In the photovoltaic sector, KPMG predicts that with such investment levels, the Indian vendor market would increase correspondingly by over $14 billion over the next decade. In industries related to photovoltaics – but not exclusive to the field – the vendor forecasts are also for rapid growth to reach $9 million in 10 years.
KPMG also sees room for growth and investment in photovoltaic related technologies in India, including storage technologies; non-module equipment such as inverters, which are not presently manufactured in India; and integrated systems and applications, such as agricultural pump systems. Furthermore, the report identifies great potential in India as a low cost photovoltaic manufacturer.
The report authors conclude that financially, “the solar sector has the potential to transform the Indian economy in a way the IT sector transformed the Indian economy in the 90s. Industry should grab this golden opportunity, thus benefiting themselves and the overall economy.”
Environment right for rapid solar expansion
The report also found that solar and photovoltaic industry trends favor a rapid expansion in India with falling costs and technological advances facilitating growth in both large scale and rooftop generation installations. In both cases, grid parity in India, as projected in the KPMG report, could be achieved in as little as six to eight years. Using this timeline, the report forecasts exponential growth in both the annual and cumulative solar markets.

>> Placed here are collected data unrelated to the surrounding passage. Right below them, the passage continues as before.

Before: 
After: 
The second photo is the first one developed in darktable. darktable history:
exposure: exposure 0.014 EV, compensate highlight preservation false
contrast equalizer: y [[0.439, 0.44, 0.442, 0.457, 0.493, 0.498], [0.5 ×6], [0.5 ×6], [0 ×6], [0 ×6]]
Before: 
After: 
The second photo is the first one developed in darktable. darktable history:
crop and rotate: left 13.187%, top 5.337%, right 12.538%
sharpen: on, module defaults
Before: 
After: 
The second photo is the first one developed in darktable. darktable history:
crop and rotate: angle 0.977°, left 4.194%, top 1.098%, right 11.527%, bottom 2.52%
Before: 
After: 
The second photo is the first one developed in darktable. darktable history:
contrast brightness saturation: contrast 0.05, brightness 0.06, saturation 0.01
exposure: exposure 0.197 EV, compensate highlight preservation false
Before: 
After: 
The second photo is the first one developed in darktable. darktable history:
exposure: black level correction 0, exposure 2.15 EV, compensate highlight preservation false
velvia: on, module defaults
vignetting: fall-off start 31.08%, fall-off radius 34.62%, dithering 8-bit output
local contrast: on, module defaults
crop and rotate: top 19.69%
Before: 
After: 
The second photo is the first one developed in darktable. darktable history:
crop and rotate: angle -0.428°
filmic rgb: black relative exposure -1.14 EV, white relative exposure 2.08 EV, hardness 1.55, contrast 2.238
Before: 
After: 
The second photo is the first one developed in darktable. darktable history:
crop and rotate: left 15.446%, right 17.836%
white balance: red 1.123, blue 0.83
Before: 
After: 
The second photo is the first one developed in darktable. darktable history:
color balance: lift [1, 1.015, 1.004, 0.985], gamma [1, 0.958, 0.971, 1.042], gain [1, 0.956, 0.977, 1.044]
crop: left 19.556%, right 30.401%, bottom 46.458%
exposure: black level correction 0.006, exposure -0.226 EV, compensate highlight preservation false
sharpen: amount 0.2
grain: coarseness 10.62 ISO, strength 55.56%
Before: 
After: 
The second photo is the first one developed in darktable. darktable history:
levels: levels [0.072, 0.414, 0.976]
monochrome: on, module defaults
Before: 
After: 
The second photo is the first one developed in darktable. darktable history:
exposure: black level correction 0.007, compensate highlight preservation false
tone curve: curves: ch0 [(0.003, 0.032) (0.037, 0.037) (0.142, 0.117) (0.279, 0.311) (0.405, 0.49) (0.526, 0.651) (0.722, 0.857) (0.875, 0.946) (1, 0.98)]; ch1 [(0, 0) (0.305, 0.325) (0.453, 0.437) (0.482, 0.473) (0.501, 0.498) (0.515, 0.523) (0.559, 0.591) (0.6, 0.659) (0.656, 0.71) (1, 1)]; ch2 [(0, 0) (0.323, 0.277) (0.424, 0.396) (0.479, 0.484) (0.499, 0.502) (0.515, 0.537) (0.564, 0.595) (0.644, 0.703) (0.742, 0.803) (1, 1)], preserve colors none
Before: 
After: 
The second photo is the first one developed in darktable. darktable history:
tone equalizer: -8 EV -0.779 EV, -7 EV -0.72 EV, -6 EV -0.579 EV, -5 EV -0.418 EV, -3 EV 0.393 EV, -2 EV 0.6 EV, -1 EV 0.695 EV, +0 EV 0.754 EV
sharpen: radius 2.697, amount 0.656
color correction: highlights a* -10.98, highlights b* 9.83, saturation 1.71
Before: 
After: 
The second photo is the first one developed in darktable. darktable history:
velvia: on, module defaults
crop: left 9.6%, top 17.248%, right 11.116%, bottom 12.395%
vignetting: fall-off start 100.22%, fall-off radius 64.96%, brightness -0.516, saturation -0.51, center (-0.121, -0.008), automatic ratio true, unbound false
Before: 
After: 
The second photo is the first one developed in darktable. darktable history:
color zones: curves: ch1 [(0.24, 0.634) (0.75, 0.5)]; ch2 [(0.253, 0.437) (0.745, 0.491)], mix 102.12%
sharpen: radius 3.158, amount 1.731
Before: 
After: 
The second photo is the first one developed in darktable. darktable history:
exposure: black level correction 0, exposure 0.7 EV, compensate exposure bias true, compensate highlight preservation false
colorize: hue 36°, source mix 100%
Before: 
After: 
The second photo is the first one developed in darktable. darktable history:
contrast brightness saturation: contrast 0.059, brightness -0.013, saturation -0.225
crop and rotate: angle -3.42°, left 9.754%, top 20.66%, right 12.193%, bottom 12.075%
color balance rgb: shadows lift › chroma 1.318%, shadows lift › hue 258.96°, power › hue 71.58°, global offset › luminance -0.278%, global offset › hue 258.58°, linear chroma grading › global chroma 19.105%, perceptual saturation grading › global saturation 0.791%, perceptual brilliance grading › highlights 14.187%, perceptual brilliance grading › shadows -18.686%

Off-grid potential is also seen to be great with the report highlighting the potential of telecom towers as photovoltaic installation sites. Many are situated in areas with “limited or no grid connectivity” and at present rely on diesel fuel. With projected expansion in the number of such towers in rural and urban areas, the fuel requirements could amount to 3.5 billion liters per annum by 2020. At present, photovoltaic installations are price competitive with diesel and if a projected 30 percent reduction of diesel reliance is achieved, a saving of 5.4 billion liters over 10 years could be delivered.
Government role in India’s bright solar future
KPMG sees the role the government could play in realizing India’s solar potential as being crucial, and the report was supportive of the Jawaharlal Nehru National Solar Mission (JNNSM), which was launched in late 2009. The JNNSM set a target of a 22,000 megawatt production capacity in on- and off-grid production, to be realized by 2022. Regional governments also have a role to play in realizing India’s solar potential and KPMG reports that the states of Rajasthan, Gujarat and Tamil Nadu have significant potential in that their solar installation rates are high as are their conventional power costs.
Subsidies in the form of a feed-in tariff (FIT) scheme are noted and the structure of the German FIT program is cited as a workable model delivering, “innovation and rapid growth in the solar sector.”
Securing funding for the Indian solar sector is crucial, write KPMG, and government here is an important player. While solar technologies are yet to be widely proven in India, their may be a reticence in the banking community to provide funds and the Indian government has moved to educate the sector’s potential.
The KPMG report also highlighted the potential of Indian manufacturing, and research and development facilities. Here, a governmental role could be decisive, on both state and national levels, and time delays in pursuing tax credit or support schemes in this field could be crucial in reaching the envisage significant solar potential.